*Data*:

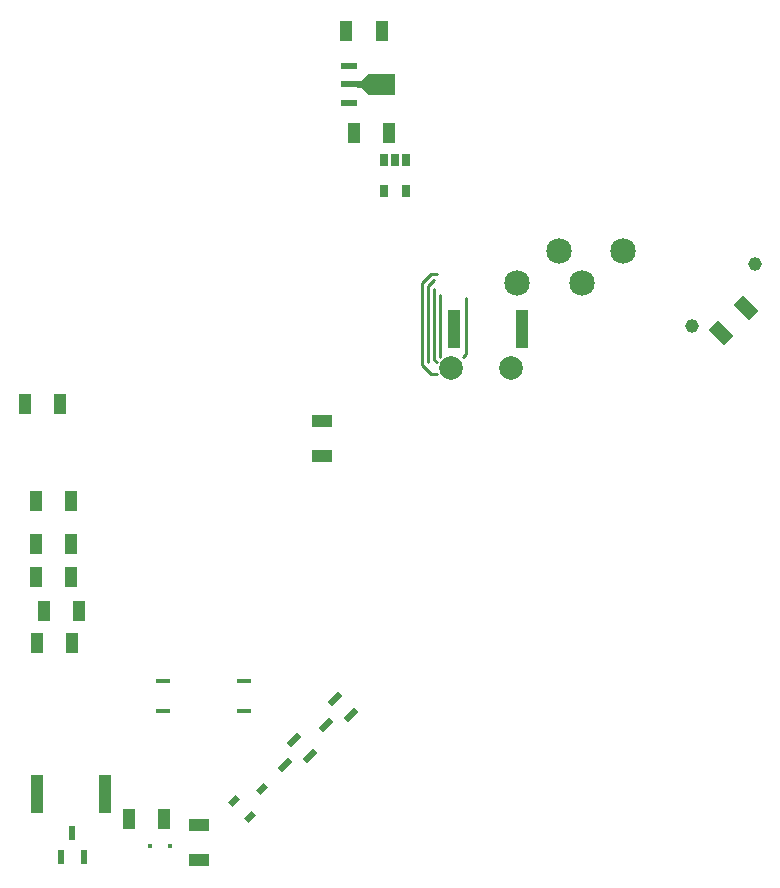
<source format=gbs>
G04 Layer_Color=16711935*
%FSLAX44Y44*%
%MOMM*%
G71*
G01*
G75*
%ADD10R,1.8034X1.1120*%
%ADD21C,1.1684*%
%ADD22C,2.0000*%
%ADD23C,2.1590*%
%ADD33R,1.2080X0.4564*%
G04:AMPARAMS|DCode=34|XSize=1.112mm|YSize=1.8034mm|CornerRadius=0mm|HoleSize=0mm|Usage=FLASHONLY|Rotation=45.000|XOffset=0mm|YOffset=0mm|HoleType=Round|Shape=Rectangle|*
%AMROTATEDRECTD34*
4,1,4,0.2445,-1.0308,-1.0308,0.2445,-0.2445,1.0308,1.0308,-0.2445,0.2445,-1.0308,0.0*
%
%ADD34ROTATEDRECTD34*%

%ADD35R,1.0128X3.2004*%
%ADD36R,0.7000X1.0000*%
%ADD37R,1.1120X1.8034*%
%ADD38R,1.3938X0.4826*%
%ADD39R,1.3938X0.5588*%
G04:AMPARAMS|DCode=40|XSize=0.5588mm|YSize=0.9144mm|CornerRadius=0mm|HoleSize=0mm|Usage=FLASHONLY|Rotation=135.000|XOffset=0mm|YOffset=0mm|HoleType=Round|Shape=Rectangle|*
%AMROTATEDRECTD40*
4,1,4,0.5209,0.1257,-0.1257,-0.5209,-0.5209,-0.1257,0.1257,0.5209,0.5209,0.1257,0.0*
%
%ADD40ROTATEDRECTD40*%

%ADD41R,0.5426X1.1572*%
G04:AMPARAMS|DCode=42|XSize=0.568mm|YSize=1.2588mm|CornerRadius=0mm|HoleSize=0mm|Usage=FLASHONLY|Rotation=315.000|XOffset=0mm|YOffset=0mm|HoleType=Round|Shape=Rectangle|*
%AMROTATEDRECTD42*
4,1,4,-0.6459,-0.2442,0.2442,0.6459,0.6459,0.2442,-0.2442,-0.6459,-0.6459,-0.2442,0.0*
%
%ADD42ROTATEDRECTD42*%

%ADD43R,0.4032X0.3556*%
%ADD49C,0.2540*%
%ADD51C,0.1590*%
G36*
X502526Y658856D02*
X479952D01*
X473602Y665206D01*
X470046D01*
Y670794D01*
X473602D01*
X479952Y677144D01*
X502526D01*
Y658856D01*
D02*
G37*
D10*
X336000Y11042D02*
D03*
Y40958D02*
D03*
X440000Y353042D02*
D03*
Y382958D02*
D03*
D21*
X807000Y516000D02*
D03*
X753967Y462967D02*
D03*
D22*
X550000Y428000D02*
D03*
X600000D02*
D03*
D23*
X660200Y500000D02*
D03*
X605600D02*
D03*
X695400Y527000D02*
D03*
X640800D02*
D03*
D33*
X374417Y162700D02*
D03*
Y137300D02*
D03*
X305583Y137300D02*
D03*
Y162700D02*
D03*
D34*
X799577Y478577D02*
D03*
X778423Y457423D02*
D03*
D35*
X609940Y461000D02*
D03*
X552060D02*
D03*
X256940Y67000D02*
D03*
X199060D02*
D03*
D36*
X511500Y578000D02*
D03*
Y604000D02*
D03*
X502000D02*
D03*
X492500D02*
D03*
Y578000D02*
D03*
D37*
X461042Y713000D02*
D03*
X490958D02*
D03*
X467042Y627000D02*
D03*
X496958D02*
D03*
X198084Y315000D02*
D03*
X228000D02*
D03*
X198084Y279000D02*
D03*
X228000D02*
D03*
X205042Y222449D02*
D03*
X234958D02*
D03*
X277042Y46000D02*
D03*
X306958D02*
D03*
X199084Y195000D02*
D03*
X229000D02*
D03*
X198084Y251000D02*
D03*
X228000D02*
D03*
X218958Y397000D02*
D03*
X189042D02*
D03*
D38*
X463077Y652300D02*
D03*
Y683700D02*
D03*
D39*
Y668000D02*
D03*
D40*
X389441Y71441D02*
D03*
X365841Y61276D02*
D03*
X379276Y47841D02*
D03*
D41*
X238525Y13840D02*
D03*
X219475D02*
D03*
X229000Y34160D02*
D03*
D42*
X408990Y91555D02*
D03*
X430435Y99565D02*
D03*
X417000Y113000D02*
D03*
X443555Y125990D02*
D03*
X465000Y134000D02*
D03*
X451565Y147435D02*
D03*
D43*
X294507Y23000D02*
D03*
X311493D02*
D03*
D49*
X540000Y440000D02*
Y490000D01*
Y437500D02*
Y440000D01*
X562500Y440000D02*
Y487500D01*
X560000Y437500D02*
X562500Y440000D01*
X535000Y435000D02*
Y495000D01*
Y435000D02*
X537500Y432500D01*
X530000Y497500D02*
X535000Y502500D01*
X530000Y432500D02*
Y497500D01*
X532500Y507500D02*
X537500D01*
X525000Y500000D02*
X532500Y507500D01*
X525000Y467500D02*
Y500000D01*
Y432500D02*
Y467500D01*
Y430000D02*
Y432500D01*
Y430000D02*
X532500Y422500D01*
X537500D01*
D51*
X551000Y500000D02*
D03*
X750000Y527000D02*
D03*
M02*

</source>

==

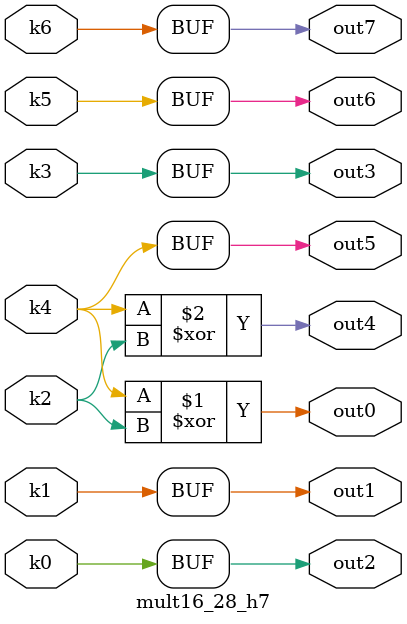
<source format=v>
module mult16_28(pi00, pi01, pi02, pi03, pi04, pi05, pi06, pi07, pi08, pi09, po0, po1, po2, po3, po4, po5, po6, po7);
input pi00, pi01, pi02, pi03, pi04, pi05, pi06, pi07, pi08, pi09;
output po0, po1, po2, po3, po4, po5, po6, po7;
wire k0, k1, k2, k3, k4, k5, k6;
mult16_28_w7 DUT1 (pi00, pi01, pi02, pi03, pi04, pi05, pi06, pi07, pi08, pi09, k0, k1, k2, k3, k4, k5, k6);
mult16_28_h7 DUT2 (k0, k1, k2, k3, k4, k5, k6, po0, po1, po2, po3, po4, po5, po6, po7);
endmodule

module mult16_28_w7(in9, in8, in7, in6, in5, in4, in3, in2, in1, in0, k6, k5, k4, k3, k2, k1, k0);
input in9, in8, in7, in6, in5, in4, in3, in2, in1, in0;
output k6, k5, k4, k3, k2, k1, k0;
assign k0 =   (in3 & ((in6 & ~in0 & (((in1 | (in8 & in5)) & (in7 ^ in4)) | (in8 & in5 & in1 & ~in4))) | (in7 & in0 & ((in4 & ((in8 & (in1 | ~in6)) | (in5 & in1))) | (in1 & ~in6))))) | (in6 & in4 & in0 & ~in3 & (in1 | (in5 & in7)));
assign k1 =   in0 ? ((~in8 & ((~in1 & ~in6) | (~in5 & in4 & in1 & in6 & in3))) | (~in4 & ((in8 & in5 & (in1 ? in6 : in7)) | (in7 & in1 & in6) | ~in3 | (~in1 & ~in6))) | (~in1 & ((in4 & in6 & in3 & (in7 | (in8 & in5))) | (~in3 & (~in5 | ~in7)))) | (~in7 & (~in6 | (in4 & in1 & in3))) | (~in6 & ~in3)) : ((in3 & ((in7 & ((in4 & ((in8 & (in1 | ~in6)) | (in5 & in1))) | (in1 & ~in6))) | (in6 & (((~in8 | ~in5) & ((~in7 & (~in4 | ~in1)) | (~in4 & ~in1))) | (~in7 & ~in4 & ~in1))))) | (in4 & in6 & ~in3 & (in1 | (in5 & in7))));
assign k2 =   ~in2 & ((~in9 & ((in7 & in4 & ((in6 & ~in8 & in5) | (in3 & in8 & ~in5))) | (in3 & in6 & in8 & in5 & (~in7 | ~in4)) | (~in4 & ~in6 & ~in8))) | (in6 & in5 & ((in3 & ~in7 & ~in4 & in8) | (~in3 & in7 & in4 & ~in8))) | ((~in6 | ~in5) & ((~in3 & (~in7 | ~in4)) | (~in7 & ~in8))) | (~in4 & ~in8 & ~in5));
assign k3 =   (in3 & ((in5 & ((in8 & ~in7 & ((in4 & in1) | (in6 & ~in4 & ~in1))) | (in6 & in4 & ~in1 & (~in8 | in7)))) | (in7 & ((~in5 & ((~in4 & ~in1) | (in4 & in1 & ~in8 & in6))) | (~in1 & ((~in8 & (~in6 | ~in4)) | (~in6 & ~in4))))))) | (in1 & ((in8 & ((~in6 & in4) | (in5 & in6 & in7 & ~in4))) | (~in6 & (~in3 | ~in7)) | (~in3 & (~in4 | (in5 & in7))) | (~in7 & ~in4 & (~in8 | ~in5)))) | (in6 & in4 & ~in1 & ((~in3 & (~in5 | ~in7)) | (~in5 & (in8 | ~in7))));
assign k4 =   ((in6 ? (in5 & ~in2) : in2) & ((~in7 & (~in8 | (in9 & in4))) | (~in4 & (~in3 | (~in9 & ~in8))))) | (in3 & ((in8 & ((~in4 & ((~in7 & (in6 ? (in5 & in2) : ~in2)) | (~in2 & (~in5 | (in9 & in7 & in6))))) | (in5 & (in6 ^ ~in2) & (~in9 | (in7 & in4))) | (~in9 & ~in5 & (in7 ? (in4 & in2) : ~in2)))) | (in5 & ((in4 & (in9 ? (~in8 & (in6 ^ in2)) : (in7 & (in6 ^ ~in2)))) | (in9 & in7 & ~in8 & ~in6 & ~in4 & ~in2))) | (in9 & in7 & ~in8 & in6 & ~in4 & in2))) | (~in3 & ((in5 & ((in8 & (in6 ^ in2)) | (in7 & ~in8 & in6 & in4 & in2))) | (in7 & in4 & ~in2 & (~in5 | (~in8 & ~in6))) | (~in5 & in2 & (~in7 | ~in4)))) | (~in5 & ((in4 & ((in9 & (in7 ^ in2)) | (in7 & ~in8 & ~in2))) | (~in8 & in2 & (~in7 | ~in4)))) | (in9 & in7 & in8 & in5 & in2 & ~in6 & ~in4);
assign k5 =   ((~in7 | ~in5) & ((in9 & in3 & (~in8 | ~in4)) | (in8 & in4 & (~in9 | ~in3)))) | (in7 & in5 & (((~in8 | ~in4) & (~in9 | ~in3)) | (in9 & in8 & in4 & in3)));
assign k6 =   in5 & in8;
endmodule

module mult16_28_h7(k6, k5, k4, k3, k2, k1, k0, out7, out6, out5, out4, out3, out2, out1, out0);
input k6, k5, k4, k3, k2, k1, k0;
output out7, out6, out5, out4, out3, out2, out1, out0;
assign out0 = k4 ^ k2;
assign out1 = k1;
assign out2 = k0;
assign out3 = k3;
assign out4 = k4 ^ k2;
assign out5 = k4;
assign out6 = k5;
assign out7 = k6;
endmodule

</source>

---

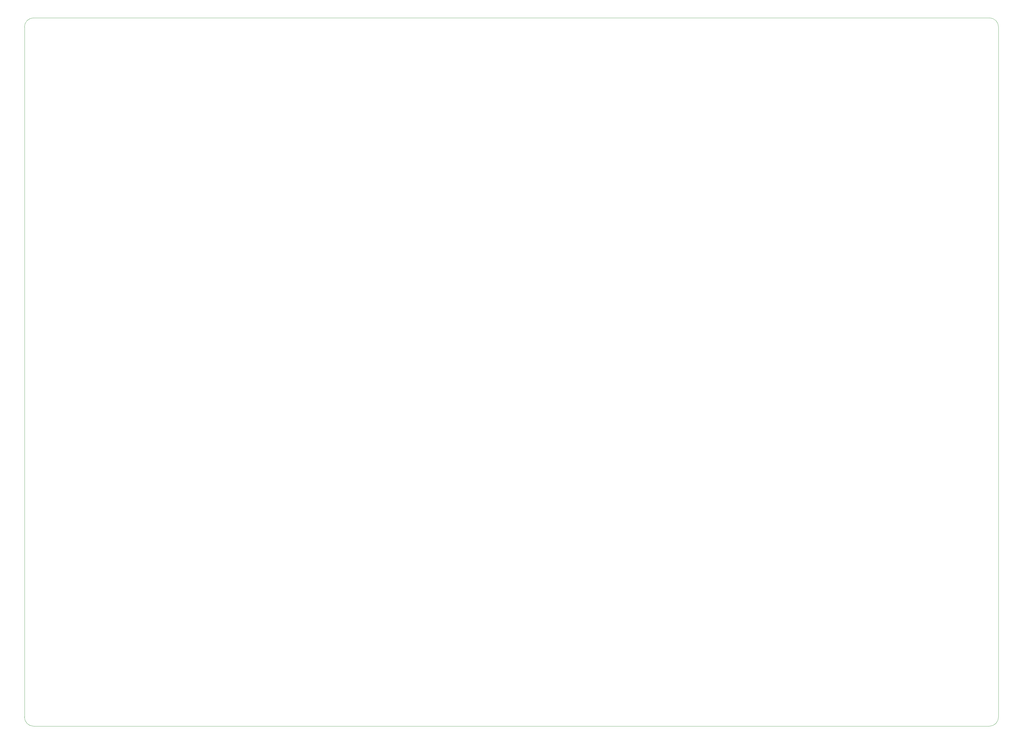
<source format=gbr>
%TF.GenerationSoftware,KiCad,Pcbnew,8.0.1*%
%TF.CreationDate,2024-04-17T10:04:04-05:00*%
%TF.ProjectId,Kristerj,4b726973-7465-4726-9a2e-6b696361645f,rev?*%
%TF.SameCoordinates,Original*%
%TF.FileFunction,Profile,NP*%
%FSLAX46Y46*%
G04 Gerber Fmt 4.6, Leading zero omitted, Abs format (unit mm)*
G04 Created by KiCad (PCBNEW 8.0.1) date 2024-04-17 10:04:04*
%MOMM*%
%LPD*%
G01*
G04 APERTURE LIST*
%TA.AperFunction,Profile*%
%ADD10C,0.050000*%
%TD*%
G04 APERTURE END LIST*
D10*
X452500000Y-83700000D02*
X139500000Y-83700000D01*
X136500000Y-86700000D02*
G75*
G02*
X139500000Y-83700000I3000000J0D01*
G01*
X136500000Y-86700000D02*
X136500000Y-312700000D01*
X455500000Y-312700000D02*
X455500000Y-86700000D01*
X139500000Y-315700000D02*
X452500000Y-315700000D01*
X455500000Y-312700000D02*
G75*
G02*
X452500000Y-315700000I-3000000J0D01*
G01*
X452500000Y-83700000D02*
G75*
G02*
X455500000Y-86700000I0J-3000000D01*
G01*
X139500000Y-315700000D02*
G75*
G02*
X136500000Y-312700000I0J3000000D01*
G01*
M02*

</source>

*Description of the task*: All lines of the material that contain the string "LIST" are to be copied.

*Task solution*:
G04 APERTURE LIST*
G04 APERTURE END LIST*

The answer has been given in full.